There is also a more traditional business case for B Corp certification: it can help attract top talent, gain customer trust, win new business, secure investment and develop other competitive advantages. And with listed companies required to disclose the ESG credentials of businesses in their supply chain, it will do suppliers no harm to have B Corp status.

‘The standards that B Corp holds you to are way beyond current business best practices, and even those of government policy, and even of our customers,’ says Reddish. ‘It really pushes us ahead of the curve, and it’s internationally recognised immediately.’

The process

Certification is not easy to acquire, especially the first time around, and having buy-in from senior management is vital. Grenier says: ‘It’s very involved, but it has to be, otherwise B Lab [see B Corp Breakdown panel] would lose control and authenticity. It will be a drain on the person that’s leading the project, as they will also have to gather input from across the organisation.’

Deb Dornbusch, head of finance at research consultancy Optimal Workshop in New Zealand, agrees. She says: ‘We had to pull together and provide evidence, which required a commitment of people and time to work on it while also running a business and going through a funding round.’

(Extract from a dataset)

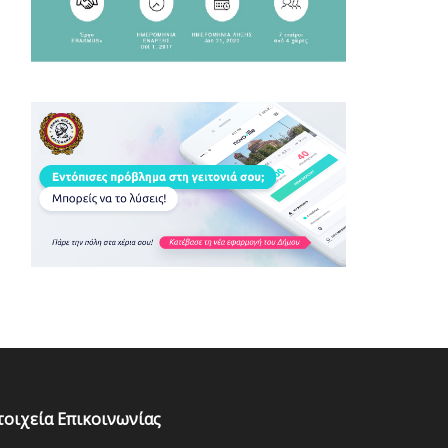
τοιχεία Επικοινωνίας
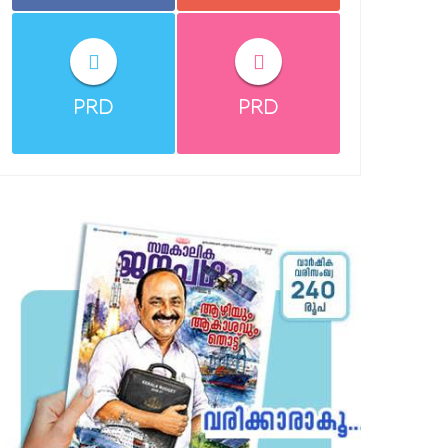
PRD
PRD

Optimal Workshop has a strong people focus and expected a strong score in this area. However, the sheer depth of the B Corp assessment left it thankful for the guidance it received from B Lab, which provides resources and coaching to help businesses prove quality or implement change.

B Corp breakdown

B Lab is the body that awards the B Corp certification and brand. To gain certification, companies must first pass a B impact assessment; they are scored on up to 250 questions across five categories: governance, workers, community, environment and customers. This is followed by an extensive audit by the B Lab team, which interrogates, seeks evidence and suggests changes that need to be made.

A ‘mission lock’ is another fundamental element of the assessment. This is a statement or clause that enters a company’s governing documents and must be ratified by its board/leadership team. The idea is to protect against shareholders, investors or new management diverting a company’s mission to profit above all else.

‘The CFO and the finance team were heavily involved in our certification process’

Key input

The process will usually be driven by the operational part of the business, with finance a key player.

‘The CFO and the finance team were heavily involved in our certification process and were a key part of the working group,’ says Wegner. ‘The reality is, having the support of the leadership team, including the CFO, is critical to certification/recertification being successful.’

Dornbusch agrees, saying that while there is a natural fit for finance professionals, who audit, check, double-check and ask for proof, it’s really the broader operational team pulling together. She says: ‘People and culture, finance, strategy – we’re across everything, we know how things fit together. For finance it’s natural to check and audit, but also to provide information or know who to ask for it.’

Case study

To collect and collate data for Torrens University’s B Corp application, Todd Wegner established and led a small working group made up of representatives from finance, HR, marketing and sales, academic/quality, legal and facilities/operations.

The certification and recertification processes each took about 12 months, including the work needed to collate all the necessary material and the B Lab assessment/review process.

The university’s focus since its original certification in 2015 has been on embedding B Corp standards into the organisation and making it everyone’s responsibility. It also monitors ESG performance regularly, both to ensure that it remains on track and to achieve recertification, which is required every three years.